As I said EUA and CD16 do not mix. its one or the other. I prefer EUA. Because other countries will follow.
I suspect NP using "Conditional EUA" as a placeholder until he gets CD16 underway, which in my opinion they should already be at. However, if he states they filed a "Conditional EUA" it buys a few more weeks. Then we will never hear of it again and they will announce CD16 a couple of weeks away from first patient.
Cytodyn's best bet is to sell to a Country that has a need for a solution right now. This would be a Country that does not follow the US FDAs lead. That is where he should have started concentrating efforts two weeks ago.
He also said that they didn't have any data on the OLE patients.
Like I said, I hate NP word games.
The only problem I see with that, is that CD12 showed which population gets the most benefit.
Under 65 critically ill is the best condition for proving Leronlimab works.
If a conditional EUA was granted this would be where the FDA would grant it.
That is also the patient population that CD16 is going after.
An EUA would get in the way of enrolling enough patients for CD16.
I read that yesterday, and while NP had in the past stated that the UK would be involved in CD12 it was never confirmed, and no UK hospitals were listed in the CD12 18 hospital list.
I really dislike the NP wordgames.
There is a lot of fodder for Nader in the subject of the UK and what may or may not have been filed there. Many questions that can be asked about this subject.

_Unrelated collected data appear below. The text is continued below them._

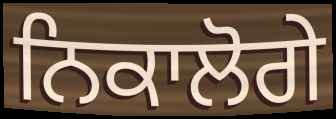
ਨਿਕਾਲੋਗੇ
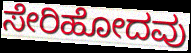
ಸೇರಿಹೋದವು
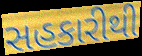
સહકારીથી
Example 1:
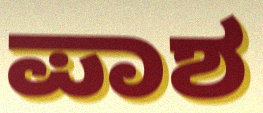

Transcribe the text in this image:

ಪಾಶ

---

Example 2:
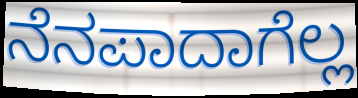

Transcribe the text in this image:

ನೆನಪಾದಾಗೆಲ್ಲ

I really hope that he has something concrete for Monday, if it is another kick the can down the road episode, the price will break down below $2.
It's been two weeks since the last call , I would hope they had accomplished something.

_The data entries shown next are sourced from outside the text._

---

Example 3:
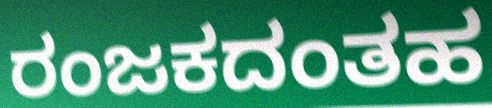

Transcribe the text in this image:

ರಂಜಕದಂತಹ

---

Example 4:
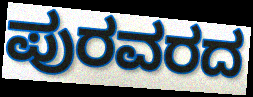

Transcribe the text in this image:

ಪುರವರದ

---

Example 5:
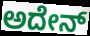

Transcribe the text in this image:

US - Conditional, the condition is probably completing the 140 patient CD16. Oh yeah, they didn't say anything about the FDA accepting the trial protocol and allowing them to start.

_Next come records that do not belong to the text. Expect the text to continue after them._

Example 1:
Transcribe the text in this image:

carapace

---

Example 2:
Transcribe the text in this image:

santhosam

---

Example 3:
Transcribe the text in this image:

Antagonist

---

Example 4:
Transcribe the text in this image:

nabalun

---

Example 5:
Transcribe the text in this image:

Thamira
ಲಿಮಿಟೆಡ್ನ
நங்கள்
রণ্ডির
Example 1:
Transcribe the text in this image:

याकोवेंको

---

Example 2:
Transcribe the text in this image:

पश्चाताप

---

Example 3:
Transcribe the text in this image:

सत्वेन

Canada - Hopefully, but it will probably follow the US FDA
UK - Rolling Review. Did they file anything there ? Rolling Review would mean the UK wants more info and they are going to feed them more. Where are they going to get more ? Only place Is CD16. So basically saying they did not file anything and need new trial results
Brazil and the Philippines appear to be a nothing burger. They really should have concentrated on Brazil, all other governments will follow US FDA.
It's possible, they claimed to start trial enrollment in Uk I think last summer, yet none of the listed Hospitals for CD12 were in the UK.
Maybe they did not get set up in time, but are ready for CD16. We can only hope.